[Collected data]

- - -

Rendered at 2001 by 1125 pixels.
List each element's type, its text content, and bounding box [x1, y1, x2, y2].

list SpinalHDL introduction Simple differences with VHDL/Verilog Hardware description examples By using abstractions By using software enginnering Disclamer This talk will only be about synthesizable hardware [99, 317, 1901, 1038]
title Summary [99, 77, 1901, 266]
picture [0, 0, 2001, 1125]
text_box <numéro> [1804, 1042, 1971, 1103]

- - -

§ **What you need to do**: Please rewrite every line of the listing with "bounding box" changed to "enclosing box", leaving everything else unchanged.

§ **Task result**:
Rendered at 2001 by 1125 pixels.
List each element's type, its text content, and enclosing box [x1, y1, x2, y2].

list SpinalHDL introduction Simple differences with VHDL/Verilog Hardware description examples By using abstractions By using software enginnering Disclamer This talk will only be about synthesizable hardware [99, 317, 1901, 1038]
title Summary [99, 77, 1901, 266]
picture [0, 0, 2001, 1125]
text_box <numéro> [1804, 1042, 1971, 1103]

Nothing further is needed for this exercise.